Text passage:
OHSU PA Program Statement of Anti-Racism

Dear PA Classes 2020, 2021, 2022, Alumni and Preceptors:

Especially to those of you who identify as Black/Indigenous People of Color (BIPOC), those of you who are even now dealing with the compounding traumas of watching lynchings and murders across this nation, a posture of dominance rather than cooperation from our country’s highest office, and a deluge of micro-aggressive doubt about your lived reality from far too many white Americans. We hear your pain. We see your righteous anger.

George Floyd. Ahmaud Arbery. Breonna Taylor. We say their names aloud. While many of us have addressed these recent murders on our personal social media pages and individually with students, colleagues, friends and family, we as a Physician Assistant faculty and staff want to collectively and wholeheartedly affirm that BLACK LIVES MATTER.

We know that this affirmation may ring hollow for some of you, and we own and lament that. We confess the inadequacy of anything we might say at this moment. We recognize our complicity in the silence of our predominantly white institution, and the ways that these systems of violence and oppression benefit us every day. Medical education and Oregon Health & Science University have benefited from and inherited a national legacy of white privilege and the subjugation of people of color. We are operating within a nation fundamentally built on systemic racism and white supremacy. We will continue to try to do better.

Exercise tasks:
[1] Repeat the anti-racism statement word for word, starting at "Dear PA Classes" and ending after "BLACK LIVES MATTER.".
[2] List every person the anti-racism statement names.

Provided data:
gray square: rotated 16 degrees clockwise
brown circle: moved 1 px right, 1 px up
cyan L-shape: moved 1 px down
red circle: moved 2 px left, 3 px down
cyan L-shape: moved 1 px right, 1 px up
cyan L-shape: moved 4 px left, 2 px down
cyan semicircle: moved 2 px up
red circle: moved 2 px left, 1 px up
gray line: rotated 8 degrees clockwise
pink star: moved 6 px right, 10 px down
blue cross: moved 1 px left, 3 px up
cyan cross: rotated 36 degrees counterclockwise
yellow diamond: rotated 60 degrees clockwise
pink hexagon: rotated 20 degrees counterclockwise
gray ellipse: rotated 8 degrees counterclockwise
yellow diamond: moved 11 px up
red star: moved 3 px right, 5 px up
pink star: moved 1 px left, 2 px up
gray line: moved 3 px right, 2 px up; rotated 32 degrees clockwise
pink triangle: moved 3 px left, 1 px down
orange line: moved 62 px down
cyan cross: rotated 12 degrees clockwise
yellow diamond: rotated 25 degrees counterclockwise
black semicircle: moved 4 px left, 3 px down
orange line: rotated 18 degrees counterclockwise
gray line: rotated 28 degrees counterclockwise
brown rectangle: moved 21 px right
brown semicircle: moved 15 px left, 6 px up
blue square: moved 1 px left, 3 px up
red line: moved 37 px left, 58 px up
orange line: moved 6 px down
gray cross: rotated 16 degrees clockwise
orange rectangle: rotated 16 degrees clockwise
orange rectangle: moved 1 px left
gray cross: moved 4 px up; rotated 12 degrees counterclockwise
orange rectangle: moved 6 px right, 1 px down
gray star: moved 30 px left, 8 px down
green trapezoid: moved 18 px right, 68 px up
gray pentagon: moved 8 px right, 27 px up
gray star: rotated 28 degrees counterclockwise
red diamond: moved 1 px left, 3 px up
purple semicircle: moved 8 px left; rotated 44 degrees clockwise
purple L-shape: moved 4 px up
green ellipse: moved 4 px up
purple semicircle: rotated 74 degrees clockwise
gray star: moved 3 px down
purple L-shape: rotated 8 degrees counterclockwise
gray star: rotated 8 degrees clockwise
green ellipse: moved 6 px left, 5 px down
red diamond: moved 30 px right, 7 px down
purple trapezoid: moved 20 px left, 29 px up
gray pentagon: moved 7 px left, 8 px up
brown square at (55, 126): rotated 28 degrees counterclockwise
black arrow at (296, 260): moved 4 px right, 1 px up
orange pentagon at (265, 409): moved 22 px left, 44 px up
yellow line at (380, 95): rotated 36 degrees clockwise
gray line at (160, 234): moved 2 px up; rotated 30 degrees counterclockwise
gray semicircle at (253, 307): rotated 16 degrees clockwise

Responses by item number:
[1]
Dear PA Classes 2020, 2021, 2022, Alumni and Preceptors:

Especially to those of you who identify as Black/Indigenous People of Color (BIPOC), those of you who are even now dealing with the compounding traumas of watching lynchings and murders across this nation, a posture of dominance rather than cooperation from our country’s highest office, and a deluge of micro-aggressive doubt about your lived reality from far too many white Americans. We hear your pain. We see your righteous anger.

George Floyd. Ahmaud Arbery. Breonna Taylor. We say their names aloud. While many of us have addressed these recent murders on our personal social media pages and individually with students, colleagues, friends and family, we as a Physician Assistant faculty and staff want to collectively and wholeheartedly affirm that BLACK LIVES MATTER.

[2] George Floyd, Ahmaud Arbery, Breonna Taylor